BACKGROUND:Pathological aggregation and propagation of α-synuclein species drive disease progression in multiple system atrophy (MSA). We assessed the efficacy and safety of amlenetug, a monoclonal antibody targeting aggregated α‑synuclein, versus placebo in slowing clinical disease progression in people with MSA.
METHODS:We did a randomised, controlled, parallel-group trial (AMULET) at 18 movement disorder and autonomic dysfunction specialist sites across the USA and Japan. Patients aged 40-75 years with MSA who had motor symptom onset in the past 5 years were randomly assigned (2:1) to intravenous amlenetug or placebo every 4 weeks for 48-72 weeks in a common close design. Randomisation was performed via an interactive response system, stratified by region and blood neurofilament light chain concentration, using a block size of three.
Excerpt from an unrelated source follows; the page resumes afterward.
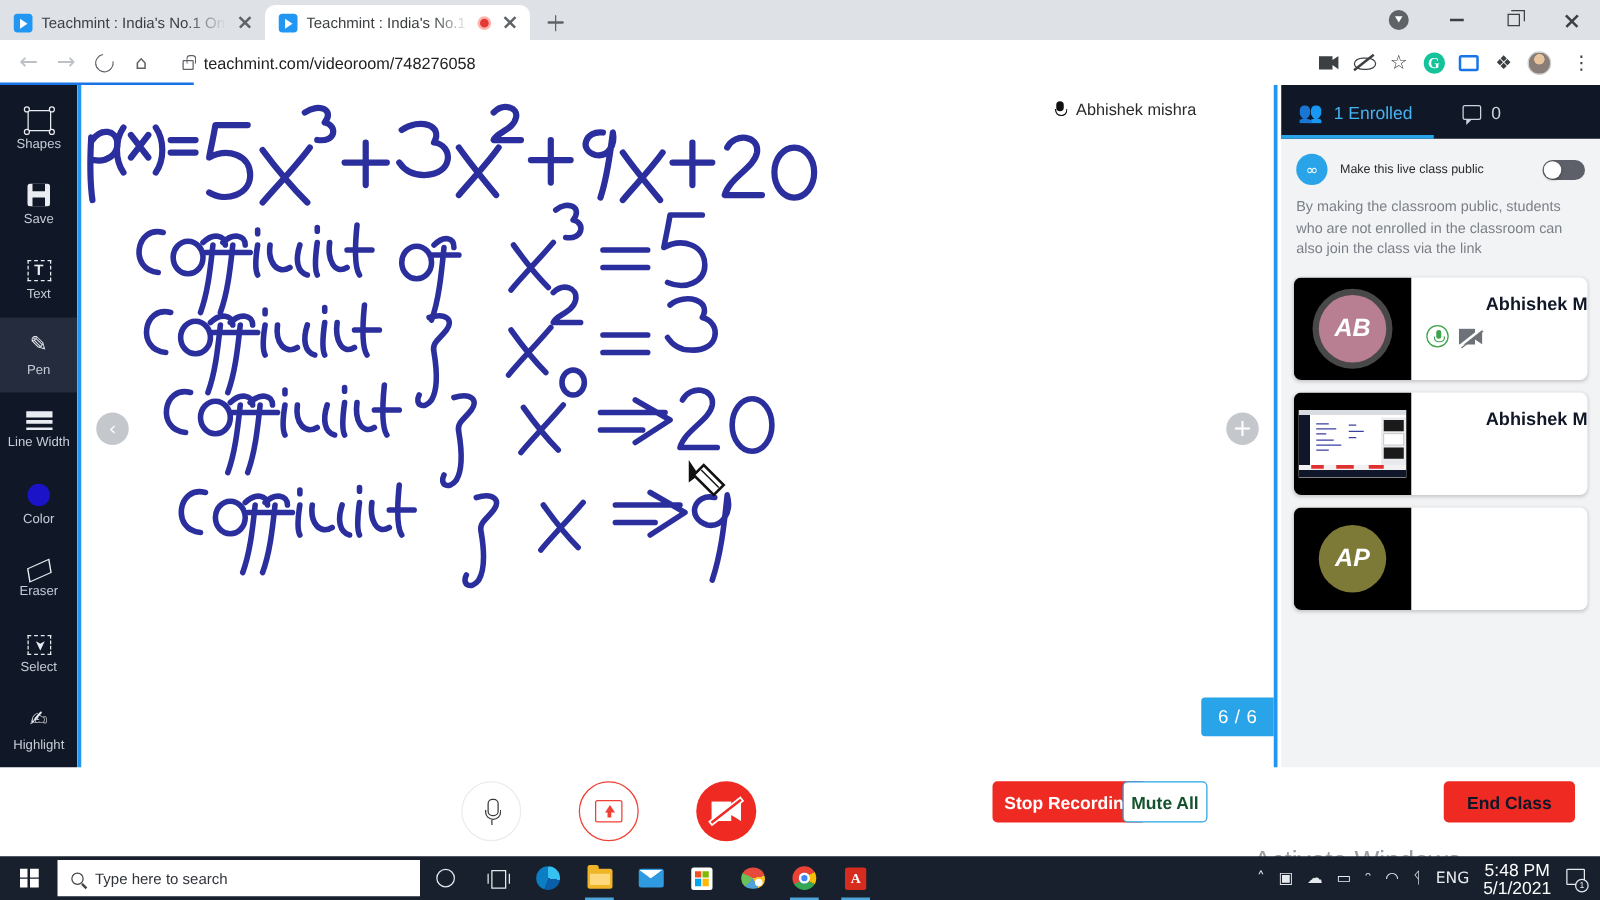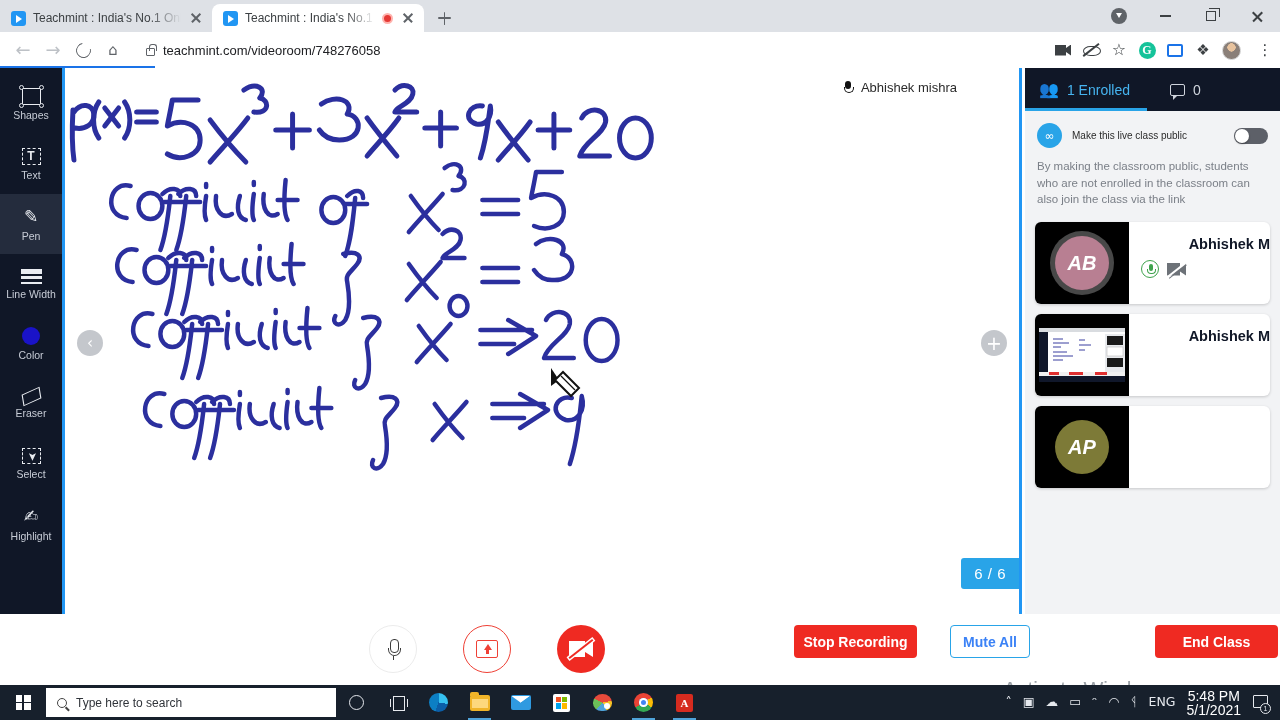"Save" div.tool { html: none -> <div> <span></span> <span>Save</span> </div> }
The double-blind treatment period ended when the last randomised participant had concluded the week 48 visit. Participants, study partners, treating investigators, study site personnel, and the sponsor were masked to treatment allocation. The primary endpoint was disease progression, assessed using a Bayesian progression model of the longitudinal changes from baseline in the Unified Multiple System Atrophy Rating Scale (UMSARS) total (parts I and II) score up to week 72, in all participants who had a valid baseline assessment and at least one valid post-baseline assessment of UMSARS total score. Safety was assessed in all treated participants. This trial is registered at ClinicalTrials.gov (NCT05104476); the open-label phase of the trial is ongoing.
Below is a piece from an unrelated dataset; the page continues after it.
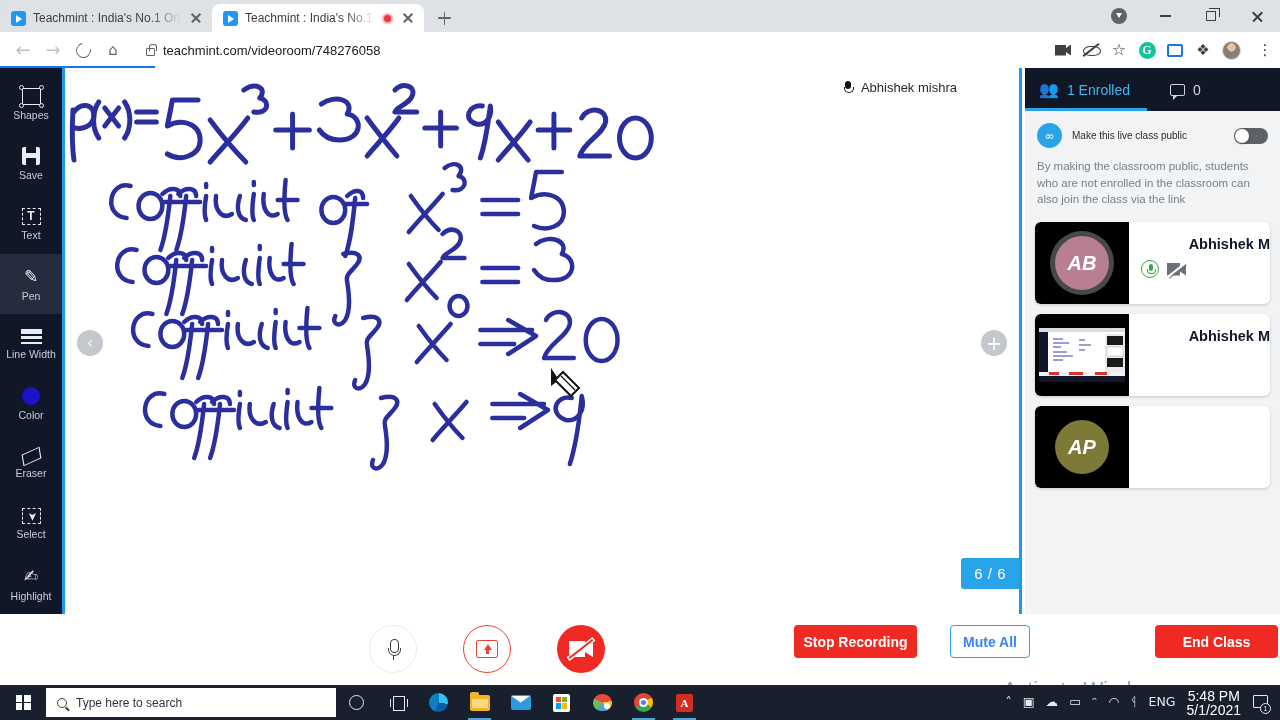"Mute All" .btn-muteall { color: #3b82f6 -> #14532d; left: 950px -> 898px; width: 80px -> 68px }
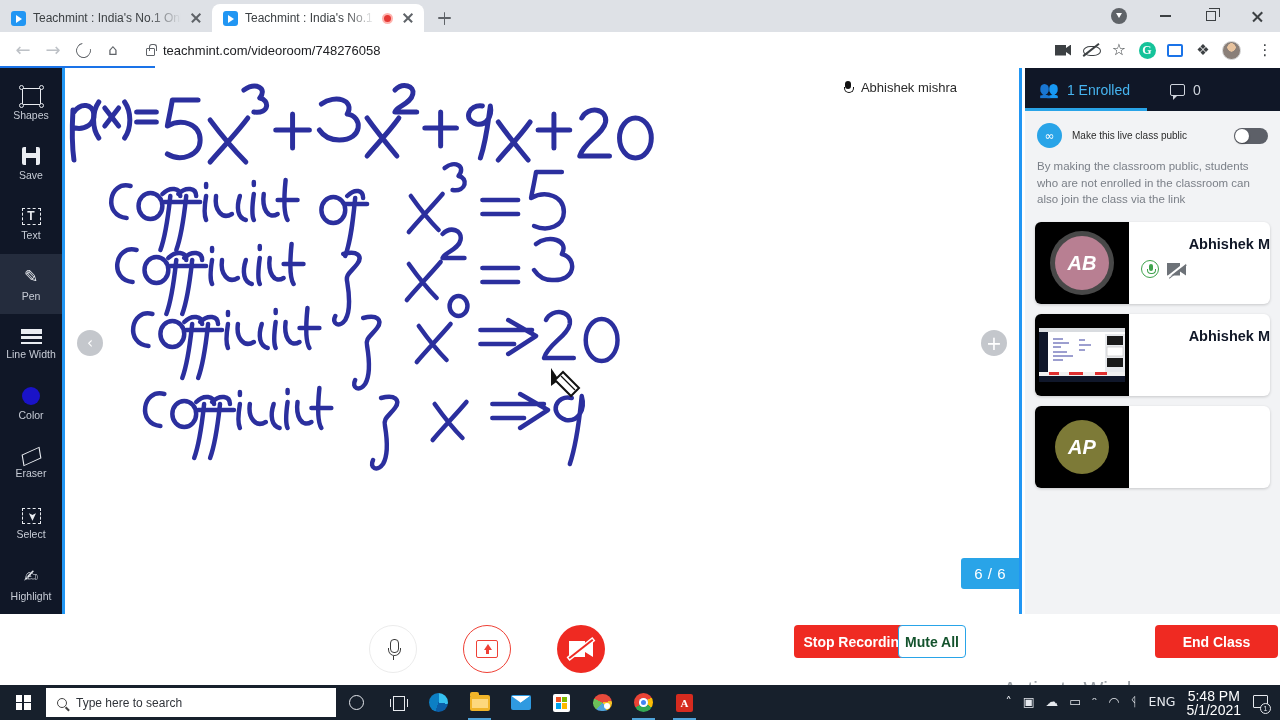"End Class" .btn-endclass { color: #ffffff -> #0f172a; width: 123px -> 105px }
FINDINGS:Between Nov 16, 2021, and Oct 6, 2022, 91 unique participants were screened, of whom 64 were randomly assigned and 61 received treatment (amlenetug n=40; placebo n=21). Among treated participants, mean age was 60·8 years (SD 7·7); 32 (52%) were male and 29 (48%) female. 48 (79%) of 61 participants completed double-blind treatment (mean 56 weeks [SD 13] treatment). The Bayesian probability of 89·4% for a true slowing of clinical disease progression did not reach the predefined threshold of 97·5%, and accordingly, the primary endpoint was not met. The effect parameter of 0·81 (2·5th to 97·5th percentile 0·56 to 1·13) equates to a non-significant slowing of clinical progression by 19% (2·5th to 97·5th percentile -13 to 44) for amlenetug versus placebo. Amlenetug was generally well tolerated, with comparable rates of treatment‑emergent adverse events (n=40 [100%] with amlenetug vs n=20 [95%] with placebo) and serious treatment‑emergent adverse events (n=12 [30%] vs n=7 [33%]). The most common treatment-emergent adverse events were COVID‑19 infection (n=11 [28%] vs n=5 [24%]), back pain (n=6 [15%] vs n=2 [10%]), headache (n=5 [13%] vs n=1 [5%]), urinary tract infection (n=4 [10%] vs n=3 [14%]), peripheral oedema ([n=4] 10% vs n=1 [5%]), flushing (n=4 [10%] vs 0), and hypertension (n=4 [10%] vs 0). Two deaths occurred in each group, with only one death, in the placebo group, considered possibly treatment related.
INTERPRETATION:Although the trial did not meet its primary endpoint, the statistically non-significant finding of potentially slowed clinical progression, together with an acceptable safety profile, supported further evaluation in a phase 3 trial.